If Obama had nominated a former general, he or she would have been criticized for being too close to the military. If Obama had nominated a medical administrator, she or he wouldn’t have had enough military experience. If Obama had nominated a member of Congress, he would have been accused of playing politics.
Still, we’re encouraged by Monday’s nomination of retired corporate executive Robert McDonald to lead the VA. If there’s one thing corporate America stresses, it is accountability. And that’s the one thing the VA needs.
McDonald’s task is enormous. Poor decisions in VA facilities have cost veterans their lives. Those responsible must be fired. And we doubt we’re at the bottom of this mess.
It’s not just fixing long waiting times, or wrestling with delays in disability benefits payments. It’s also restoring the morale of those VA employees who have been doing their jobs well. Many local veterans have written to praise their treatment by local administrative and medical staff. As the former CEO of Procter & Gamble, maybe he’ll know how to clean away undeserved stains.

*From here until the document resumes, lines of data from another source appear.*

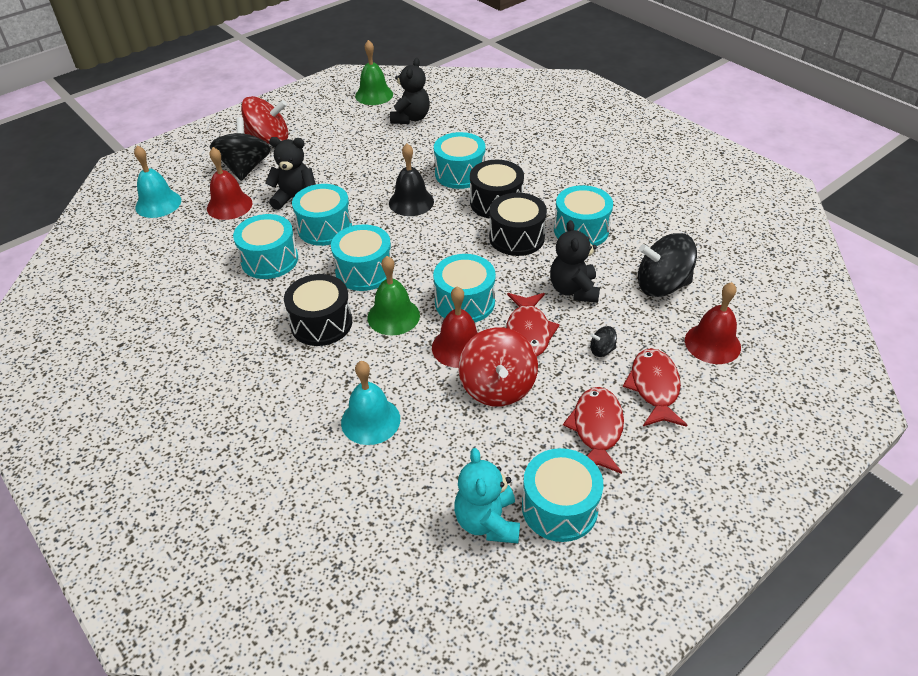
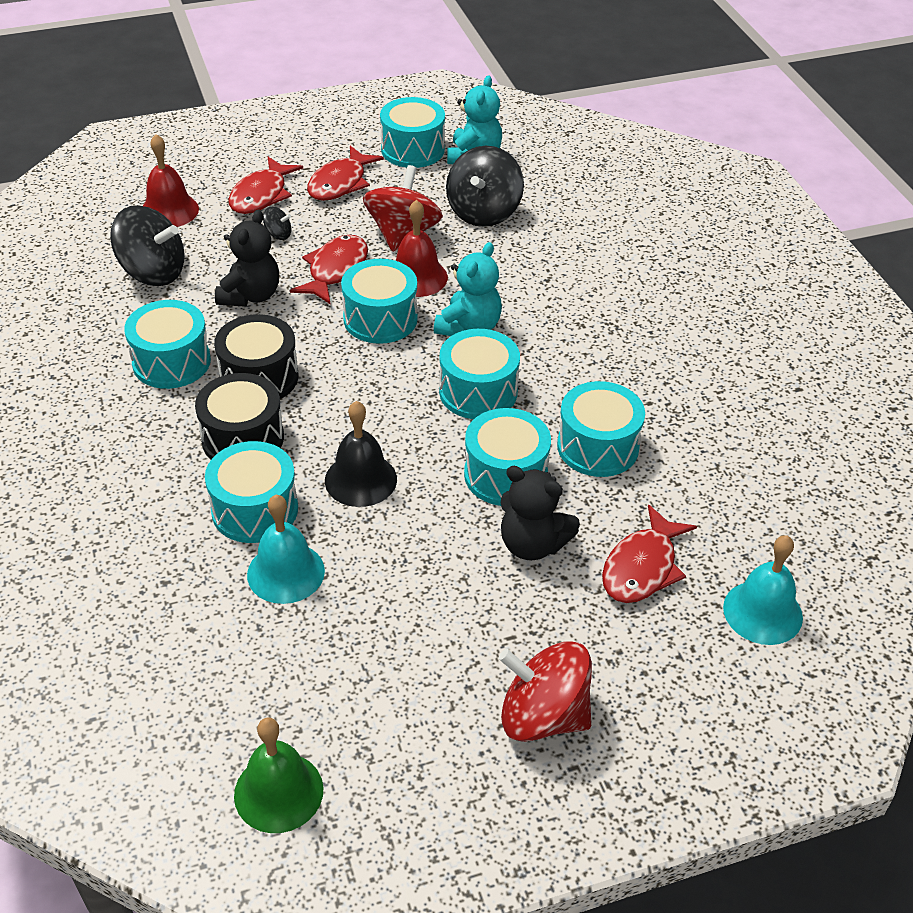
camera: 160 degrees left, 0 degrees up
(229, 205) = (642, 567): red bell -> red fish
(245, 168) = (603, 649): black spinning top -> black spinning top (483, 212)
(321, 323) = (554, 343): black drum -> none
(370, 420) = (537, 242): turquoise bell -> turquoise bell (286, 572)
(393, 316) = (469, 327): green bell -> turquoise teddy bear
(411, 118) = (249, 680): black teddy bear -> none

But McDonald’s to-do list is long. He must also crack down on for-profit colleges ripping off both veterans and American taxpayers. Those schools rake in millions from the GI Bill while many of their students flounder. California is at the heart of this ripoff, according to the Center for Investigative Reporting. Of the $1.5 billion in federal GI Bill benefits spent in California since 2009, more than 40 percent – $638 million – has gone to for-profit schools.
Four of those were campuses of the University of Phoenix, by far the biggest beneficiary. Over the last five years, the San Diego campus alone reaped $95 million from the GI Bill – more than the entire University of California system. Yet, University of Phoenix officials won’t say how many veterans graduate or find jobs. The overall graduation rate of the San Diego campus is less than 15 percent, while more than 25 percent default on loans within three years of leaving school. Is that because their degrees don’t help them find work?
The VA can’t fix this problem alone. Some of those lawmakers who have already criticized McDonald’s nomination have supported those for-profit colleges. Even after a 5,000-page report in 2012 detailed the problem, Congress failed to block schools without academic accreditation from receiving GI Bill money. Earlier this year, legislation to prevent for-profit schools with substandard graduation and loan default rates from receiving GI Bill money was gutted before its first committee hearing in the Assembly.
McDonald is a West Point graduate and spent five years in the military before moving to Procter & Gamble.
If he truly is the right person, we’ll know soon enough. How? Because those who should be helping veterans get the care, education and job training they need will be held accountable.